Quote'I offered you all an empty vessel, or so you imagined it. I was witness, then, to your varied ways of filling it. Yet what was hidden within, which none of you chose to see, is now displaced, and now, perhaps, must be considered dead.' She raised a thin hand. 'Are you eager for a list of prohibitions? For prescribed positions and holy ordinances? Am I to tell you the way to live your life? Am I to lock doors, draw close shutters? Am I to guide you like children, with all the maternal needs of a mother upon whose tit you will all feed, until your dying day? What words do you wish from me, Emral Lanear? A list of all the deeds that will earn the slap of my hand, or my eternal condemnation? What crimes are acceptable in the eyes of your goddess? Whose murder is justified by your faith in me? Whose suffering shall be considered righteously earned, by virtue of what you judge a failing of faith, or indeed sacrilege?
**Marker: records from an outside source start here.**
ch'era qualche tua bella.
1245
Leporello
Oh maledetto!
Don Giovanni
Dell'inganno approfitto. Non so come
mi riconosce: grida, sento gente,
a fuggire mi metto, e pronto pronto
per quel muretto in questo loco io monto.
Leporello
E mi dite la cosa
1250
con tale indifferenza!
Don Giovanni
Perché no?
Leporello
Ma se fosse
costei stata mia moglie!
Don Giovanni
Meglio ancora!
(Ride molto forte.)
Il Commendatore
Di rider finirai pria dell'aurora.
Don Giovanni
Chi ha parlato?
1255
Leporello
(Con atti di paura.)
Describe to me the apostate, the infidel, the blasphemer – for surely such accusations come not from me, but from you, High Priestess, you and all who will follow you, in your appointed role of speaking for me, deciding for me, acting in my name, and justifying all that you would do in your worship of your goddess.'

'From faith,' replied Emral Lanear, 'do we not seek guidance?'

'Guidance, or the organized assembly and reification of all the prejudices you collectively hold dear?'

'You would not speak to us!'

'I grew to fear the power of words – their power, and their powerlessness. No matter how profound or perceptive, no matter how deafening their truth, they are helpless to defend themselves. I could have given you a list. I could have stated, in the simplest terms, that this is how I want you to behave, and this must be the nature of your belief, and your service, and your sacrifice. But how long, I wonder, before that list twisted in interpretation? How long before deviation yielded condemnation, torture, death?' She slowly leaned forward. 'How long, before my simple rules to a proper life become a call to war? To the slaughter of unbelievers? How long, Emral Lanear, before you begin killing in my name?'

'Then what do you want of us?' Lanear demanded.
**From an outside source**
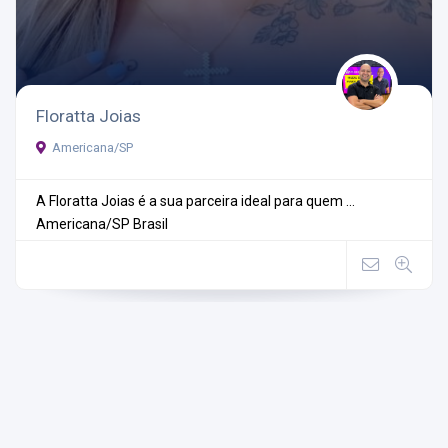
Floratta Joias
Americana/SP
A Floratta Joias é a sua parceira ideal para quem ...
Americana/SP
Brasil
'You could have stopped thinking like children who need to be told what's right and what's wrong. You damned well know what's right and what's wrong. It's pretty simple, really. It's all about harm. It's about hurting, and not just physical, either. You want a statement for your faith in me? You wish me to offer you the words you claim to need, the rules by which you are to live your lives? Very well, but I should warn you, every deity worthy of worship will offer you the same prescription. Here it is, then. Don't hurt other people. In fact, don't hurt anything capable of suffering. Don't hurt the world you live in, either, or its myriad creatures. If gods and goddesses are to have any purpose at all, let us be the ones you must face for the crimes of your life. Let us be the answer to every unfeeling, callous, cruel act you committed, every hateful word you uttered, and every spiteful wound you delivered.'

minuspace

I made it about half way through the "Three Body Problem" trilogy. Must say I kinda preferred the first book: maybe the translator, or the conditions under which I was reading it. It's Dantesque, trying to get through something like "The Dark Forest" with someone called "No Brain" practicing their beats and rhymes right next to you all day long. I am now however well versed on the exploits of one "Nipsy Hustle"

Juana

#3013
The Mushroom at the End of the World: On the Possibility of Life in Capitalist Ruins by Anna Tsing. Dense in places and there's a few things I'm sort of side eyeing, but overall it's very good. Also re reading these two as an adult: Man's Search for Meaning by Victor Frankl for work and picked up Susan Cooper's Dark is Rising series over break. So far, both books are holding up well.
"I dispose of obsolete meat machines.  Not because I hate them (I do) and not because they deserve it (they do), but because they are in the way and those older ones don't meet emissions codes.  They emit too much.  You don't like them and I don't like them, so spare me the hysteria."

LMNO

I'm reading "Lovecraft Country", which is like "Cuthulu in Jim Crow Chicago", and it's great.